Volevamo fare un festival che fosse un concept sulla ripartenza. La ripartenza è il nostro artista migliore, riportare le emozioni fra le persone sarà l’artista che abbiamo più cercato, ridare colore alla città sarà quello più sorprendente. So che sembrano risposte da hippy ma in realtà se vogliamo veramente che i nostri festival, soprattutto quest’estate, siano più contenuto che contenitori, che riescano a prendere in mano gli spettatori e dirgli vieni perché è qualcosa di unico dobbiamo cercare di metterci in gioco a 360 gradi. Per questo siamo partiti a definire l’immagine, i colori, i suoni, i profumi e come celebrare la ripartenza insieme. Se riesci a dare un volto a queste cose poi, magicamente gli artisti e il pubblico si incontrano insieme.
Avete scelto di cambiare location trasferendovi in un parco, non solo per questioni di distanziamento ma per dare un’impronta e una filosofia green agli eventi. Quanto è determinante riuscire a creare un festival il più possibile sostenibile dal punto di vista ecologico e culturale?

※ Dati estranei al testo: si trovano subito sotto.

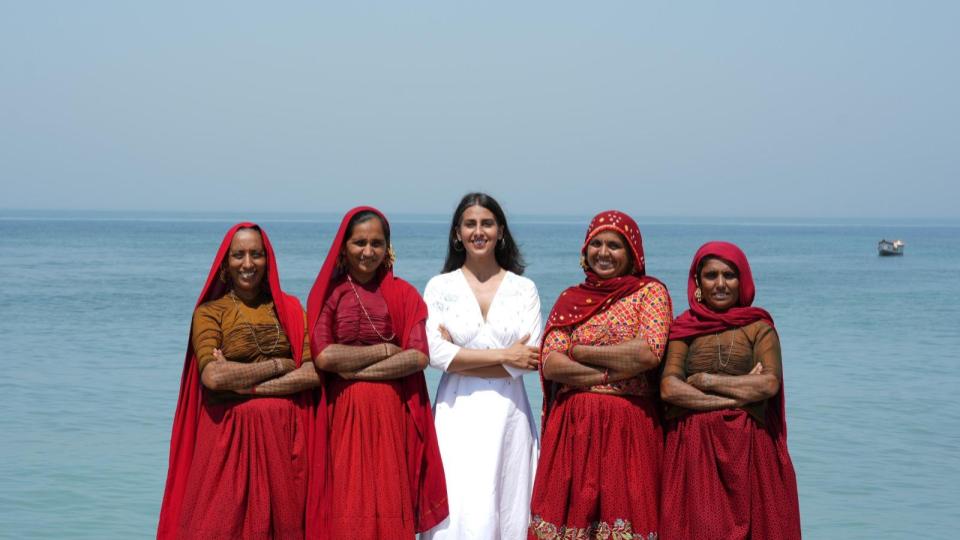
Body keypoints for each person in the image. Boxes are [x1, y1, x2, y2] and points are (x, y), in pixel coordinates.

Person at [158, 223, 325, 539]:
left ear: (268, 260)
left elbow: (312, 373)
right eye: (239, 255)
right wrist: (280, 364)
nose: (248, 263)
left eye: (256, 254)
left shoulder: (289, 309)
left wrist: (245, 385)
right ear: (225, 262)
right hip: (227, 443)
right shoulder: (209, 313)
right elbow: (213, 376)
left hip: (284, 443)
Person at [529, 210, 672, 540]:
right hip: (573, 431)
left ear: (633, 254)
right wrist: (616, 372)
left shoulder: (650, 293)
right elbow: (550, 363)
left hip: (628, 433)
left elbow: (648, 352)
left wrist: (581, 352)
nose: (604, 253)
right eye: (596, 244)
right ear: (585, 251)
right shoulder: (571, 299)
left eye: (615, 245)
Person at [307, 206, 448, 539]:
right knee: (345, 500)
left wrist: (352, 367)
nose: (368, 252)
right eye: (359, 243)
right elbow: (325, 356)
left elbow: (417, 358)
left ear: (388, 248)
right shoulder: (329, 294)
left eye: (376, 243)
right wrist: (385, 350)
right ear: (344, 247)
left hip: (390, 414)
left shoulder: (404, 294)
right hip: (340, 415)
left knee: (388, 499)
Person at [659, 241, 801, 539]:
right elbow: (670, 389)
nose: (721, 284)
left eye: (729, 275)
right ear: (698, 282)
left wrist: (705, 381)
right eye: (711, 276)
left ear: (743, 280)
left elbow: (769, 383)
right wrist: (739, 396)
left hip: (751, 450)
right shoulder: (683, 328)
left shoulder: (759, 327)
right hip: (695, 451)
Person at [422, 193, 542, 540]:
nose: (479, 231)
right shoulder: (440, 286)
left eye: (487, 223)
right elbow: (434, 354)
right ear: (457, 233)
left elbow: (528, 359)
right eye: (470, 224)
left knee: (508, 505)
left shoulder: (524, 289)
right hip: (455, 412)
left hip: (509, 414)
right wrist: (504, 355)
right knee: (458, 505)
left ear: (500, 231)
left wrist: (460, 356)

L’idea di cambiare location l’avevamo in testa già da qualche tempo. Volevamo che l’edizione 2021 partisse in un contesto verde in cui arrivare con calma, lasciare il contesto urbano per entrare in uno scenario di un parco cittadino. È fondamentale per un festival, come dicevamo, mettersi in gioco con dei valori che vanno oltre alla selezione dei musicisti. Stiamo cercando, in questo senso, di fare un piano almeno triennale che metta insieme tre parole chiave: Digitale, Cultura dell’inclusività e Cultura green. Stiamo cercando di selezionare alcune azioni che vorremmo realizzare da qui a tre anni, non solo da un punto di vista comunicativo e progettuale, ma per un discorso di miglioramento che richiedono una pianificazione e investimenti economici. Non si riesce a parlare di green a livello approfondito senza prima aver trovato finanziamenti che possano trasformare il nostro festival in un festival votato all’ecologia.

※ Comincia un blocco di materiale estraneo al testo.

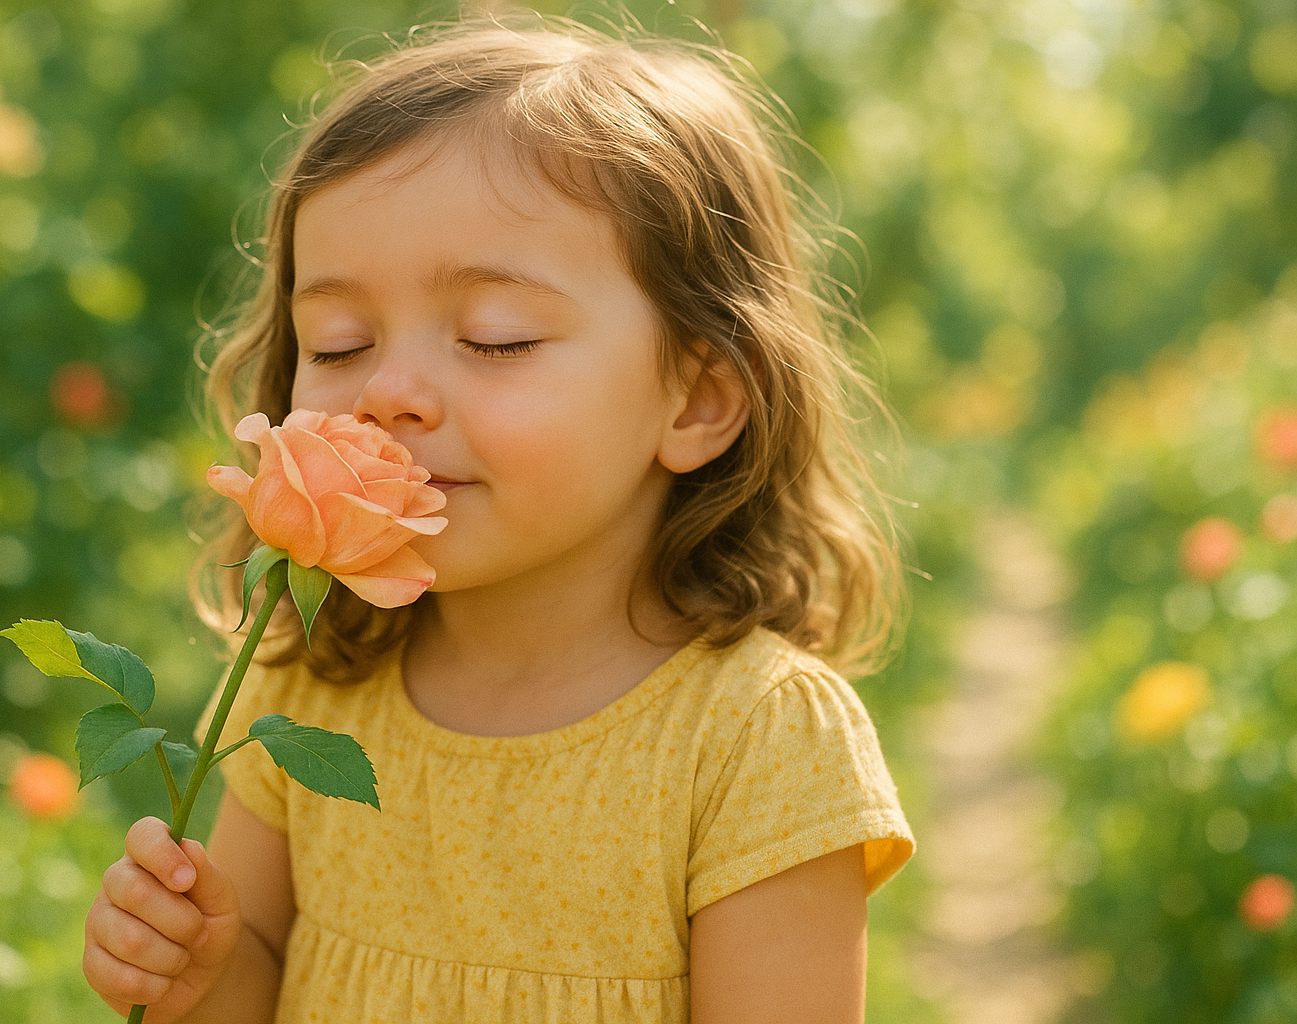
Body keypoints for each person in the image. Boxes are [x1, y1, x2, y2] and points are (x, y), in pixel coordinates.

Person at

La data degli Shame sarà particolarmente importante, non solo perché si tratta dell’unico ospite straniero ma perché arrivano direttamente da un background e un paese particolarmente importante nella storia contemporanea. Parliamo di Brexit, sub culture e, soprattutto, la rinascita di un certo post punk che vede negli Shame (insieme a Idles e Fontaines D.C.) i nomi principali.
Gli Shame saranno una data fondamentale perché nel cartellone degli eventi di quest’anno è la band che più riprende il DNA storico del festival, la vocazione a mettere sul palco ciò che di meglio accade nel mondo musicale su uno scenario internazionale. Quest’anno, soprattutto per seguire il concept della ripartenza, era difficile intercettare molti artisti internazionali, anche per questioni di flessibilità su regolamenti e spostamenti fra un paese e un altro. Gli Shame seguono questa corrente che finalmente dall’UK porta di nuovo un certo approccio iconografico che ha fatto il rock alternativi. Ne avevamo bisogno e sicuramente sarà incredibile.
Venerus e Mecna invece andranno a rappresentare la nuova wave italiana. Quanto è importante richiamare nuove generazioni e fargli vivere l’esperienza del festival? Non solo a livello culturale ma proprio come aggregante sociale?
Sicuramente riuscire a parlare con le nuove generazione per un festival è tutto. La cosa più terribile che un festival può fare, credo, è mettere in piedi, soprattutto in questi anni, uno scenario di revival. Abbiamo cercato di intercettare il nuovo, i festival hanno la necessità di indagare, interpretare e rischiare sul contemporaneo perché altrimenti sarebbe troppo facile. Noi cerchiamo di andare su territori diversi, dare spazio ai nuovi segni, ai nuovi linguaggi, alle nuove visioni che artisti molto interessanti come Venerus stanno portando avanti in questo tempo, riscuotendo anche un buon riscontro di pubblico, perché proprio il pubblico riesce a capire che c’è un mondo in trasformazione. La creatività ha elaborato tantissimo in questi mesi difficili e noi ce lo dicevamo già in lockdown, abbiamo percepito questa trasformazione e vogliamo cercare di dargli voce. Non solo Venerus, Mecna ma anche La Rappresentante di Lista, Generic Animal, Post Nebbia, Lila al Habash tanta musica italiana che però non si ferma all’etichetta e va oltre.